Obviously, there are exceptions to these rules — nursing home residents, ill individuals, people who have exceptional circumstances in their lives — all have leniencies extended to them by Jewish law.
I do find it rather ironic that individuals who can stay to the 13th or 14th inning of a ball game out at Kauffman Stadium until midnight or later find it inconvenient to stay up for a seder. This is a once or twice a year experience that should be performed according to the Jewish tradition that we have been observing for more than 3,000 years!
As far as children are concerned, Jewish law over a thousand years ago was concerned about kids staying awake for the seder. So, instead of moving the seder to an early hour in violation of the tradition, the thought was to feed the kids a little early and then give them games to play so that they can really share the experience. Show me a child who does not want to stay up late at night anyway.
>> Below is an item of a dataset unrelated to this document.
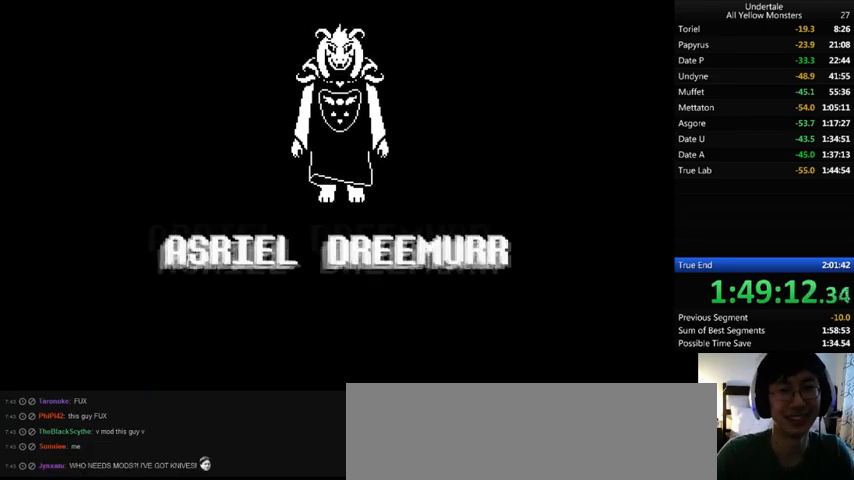
{"keys": ["x", "z"], "events": [[67, "x", "down"], [67, "z", "up"], [200, "x", "up"], [200, "z", "down"], [267, "x", "down"], [333, "z", "up"], [400, "x", "up"], [433, "z", "down"], [467, "x", "down"]]}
As far as the four cups of wine are concerned, in Exodus, Chapter 6, G-d promises that He will take the Jews out of Egypt and redeem them and save them. In that narrative G-d uses four words to talk about the Exodus and His redemption of the Jewish people from Egypt. The rabbis then said that the four cups of wine represent those four terms of redemption that we find in our Bible.
There was some controversy about a fifth term which speaks about G-d then bringing the Jewish people into the land of Israel, their promised heritage. The final decision about whether to have five cups of wine or four was resolved as being four. But a fifth cup of wine, the cup of Elijah, would be utilized for that fifth term. Furthermore, since that fifth cup of wine represents being brought into the land of Israel and future redemption, Elijah is the perfect individual who heralds the coming of the Messiah and the final redemption as being the source of that fifth cup of wine.